Past as a matter of destiny, present simple arithmetic
The irony is palpable. Where once the walls heard the clang of freedom's anvil, now they echo with the more brittle clang of slogans. In Mahatma Gandhi's day, the Congress spoke for millions who had nothing but hope as their weapon. In today's Patna, the Congress speaks of alliances, seat-sharing, survival - the vocabulary of a diminished force. The past was a matter of destiny; the present, of arithmetic.
Yet to dismiss the pageantry as hollow would be to miss something essential about Indian politics, which thrives on the grammar of memory. By returning to Sadaqat Ashram, the Congress seeks to borrow gravitas, to stand in the shadow of giants, and to suggest that the struggle is not over - that freedom must be defended anew, whether against foreign rule then or majoritarian dominance of the ruling NDA now. History, in this telling, is less a record than a reservoir, a well into which slogans can be dipped for legitimacy.
Congress must remake the party before remaking the Nation
Still, the visitor to Sadaqat Ashram feels the dissonance. The neem trees, the crumbling walls, the air heavy with river mist, remind us that history does not repeat so much as it rhymes faintly. Mahatma Gandhi's India was unmade and remade in these spaces; today's Congress must first remake itself before it can claim to remake the nation.
Patna, once the crucible of revolution, now hosts a party struggling for relevance. The Congress of the 1940s could afford to debate the pace of freedom, the template of the idea of India; the Congress of 2025 must debate whether it can even find its footing. And so Sadaqat Ashram becomes both stage and metaphor - an ashram where freedom once took breath, and where now rhetoric tries to summon ghosts.
The question lingers in the misty courtyards: is this a rebirth, or merely a remembrance? In the stillness of Patna's autumn, it is hard to tell whether history is about to be written again, or whether it is simply being rehearsed.

Movement versus Memory
The table makes plain what the ashram's walls silently register: that Congress in 1940 was a movement carrying a nation on its shoulders, while in 2025 it is a party leaning on memory to steady its own steps.

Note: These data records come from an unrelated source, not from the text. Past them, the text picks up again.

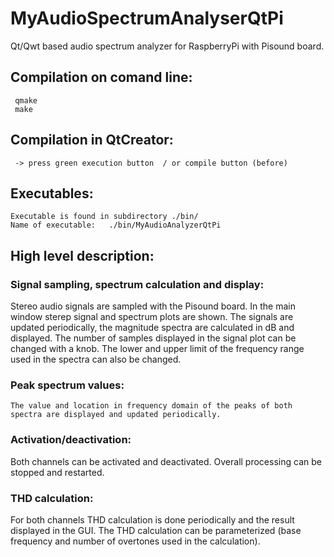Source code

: # MyAudioSpectrumAnalyserQtPi

Qt/Qwt based audio spectrum analyzer for RaspberryPi with Pisound board.

## Compilation on comand line:
     qmake
     make
 
## Compilation in QtCreator:
     -> press green execution button  / or compile button (before)
     
## Executables:
    Executable is found in subdirectory ./bin/
    Name of executable:   ./bin/MyAudioAnalyzerQtPi


## High level description:
### Signal sampling, spectrum calculation and display:
   Stereo audio signals are sampled with the Pisound board. In the main window sterep signal and spectrum plots are shown. 
   The signals are updated periodically, the magnitude spectra are calculated in dB and displayed.
   The number of samples displayed in the signal plot can be changed with a knob.
   The lower and upper limit of the frequency range used in the spectra can also be changed. 
   
### Peak spectrum values:
    The value and location in frequency domain of the peaks of both spectra are displayed and updated periodically.
       
### Activation/deactivation:   
   Both channels can be activated and deactivated.
   Overall processing can be stopped and restarted.
   
### THD calculation:   
   For both channels THD calculation is done periodically and the result displayed in the GUI.
   The THD calculation can be parameterized (base frequency and number of overtones used in the calculation).
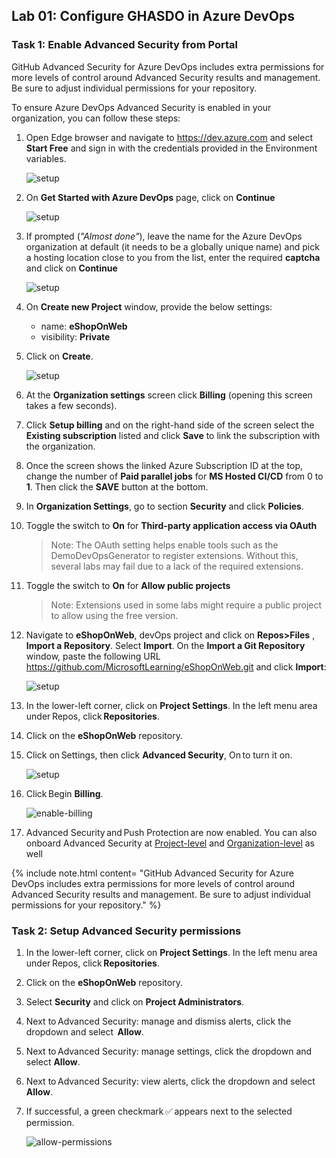 ## Lab 01: Configure GHASDO in Azure DevOps

### Task 1: Enable Advanced Security from Portal

GitHub Advanced Security for Azure DevOps includes extra permissions for more levels of control around Advanced Security results and management. Be sure to adjust individual permissions for your repository.

 To ensure Azure DevOps Advanced Security is enabled in your organization, you can follow these steps:

1. Open Edge browser and navigate to https://dev.azure.com and select **Start Free** and sign in with the credentials provided in the Environment variables.

      ![setup](media/last5.png)

1. On **Get Started with Azure DevOps** page, click on **Continue**

      ![setup](media/last6.png)

1. If prompted (*"Almost done"*), leave the name for the Azure DevOps organization at default (it needs to be a globally unique name) and pick a hosting location close to you from the list, enter the required **captcha** and click on **Continue**

      ![setup](media/last7.png)

1. On **Create new Project** window, provide the below settings:

     - name: **eShopOnWeb** 
     - visibility: **Private**

1. Click on **Create**.

      ![setup](media/last8.png)

1. At the **Organization settings** screen click **Billing** (opening this screen takes a few seconds).

1. Click **Setup billing** and on the right-hand side of the screen select the **Existing subscription** listed and click **Save** to link the subscription with the organization.

1. Once the screen shows the linked Azure Subscription ID at the top, change the number of **Paid parallel jobs** for **MS Hosted CI/CD** from 0 to **1**. Then click the **SAVE** button at the bottom. 

1. In **Organization Settings**, go to section **Security** and click **Policies**.

1. Toggle the switch to **On** for **Third-party application access via OAuth**
    > Note: The OAuth setting helps enable tools such as the DemoDevOpsGenerator to register extensions. Without this, several labs may fail due to a lack of the required extensions.

1. Toggle the switch to **On** for **Allow public projects**
    > Note: Extensions used in some labs might require a public project to allow using the free version.

1. Navigate to **eShopOnWeb**, devOps project and click on **Repos>Files** , **Import a Repository**. Select **Import**. On the **Import a Git Repository** window, paste the following URL https://github.com/MicrosoftLearning/eShopOnWeb.git  and click **Import**:

      ![setup](media/last4.png)

1.	In the lower-left corner, click on **Project Settings**. In the left menu area under Repos, click **Repositories**.

1.	Click on the **eShopOnWeb** repository.

1.	Click on Settings, then click **Advanced Security**, On to turn it on.

      ![setup](media/last2.png)

1.	Click Begin **Billing**.

      ![enable-billing](media/last3.png)

1.	Advanced Security and Push Protection are now enabled. You can also onboard Advanced Security at [Project-level](https://learn.microsoft.com/en-us/azure/devops/repos/security/configure-github-advanced-security-features?view=azure-devops&tabs=yaml#project-level-onboarding) and [Organization-level](https://learn.microsoft.com/en-us/azure/devops/repos/security/configure-github-advanced-security-features?view=azure-devops&tabs=yaml#organization-level-onboarding) as well
 

   {% include note.html content= "GitHub Advanced Security for Azure DevOps includes extra permissions for more levels of control around Advanced Security results and management. Be sure to adjust individual permissions for your repository." %}

### Task 2: Setup Advanced Security permissions

1.	In the lower-left corner, click on **Project Settings**. In the left menu area under Repos, click **Repositories**.

1.	Click on the **eShopOnWeb** repository.

1.	Select **Security** and click on **Project Administrators**.

2.	Next to Advanced Security: manage and dismiss alerts, click the dropdown and select  **Allow**.

3.	Next to Advanced Security: manage settings, click the dropdown and select **Allow**.

4.	Next to Advanced Security: view alerts, click the dropdown and select **Allow**.

5.	If successful, a green checkmark ✅ appears next to the selected permission.

    ![allow-permissions](media/last1.png)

Then, the leaders spoke of sacrifice because power was still a dream; now, they speak of struggle because power has become a memory. The invocation of a "second freedom struggle" as spelt out by Krishna Allavaru, the Congress Party in charge in Bihar, underscores both the ambition and the irony of today's Congress-it seeks to revive itself by borrowing the aura of its past. But Bihar's electorate, more pragmatic than nostalgic, will weigh not the echoes of Maharma Gandhi's sandals in Patna's dust but the credibility of Congress's present offer. Sadaqat Ashram thus serves as both shrine and mirror: a place where history was once made, and where, in 2025, the question is whether history can be remade-or only remembered.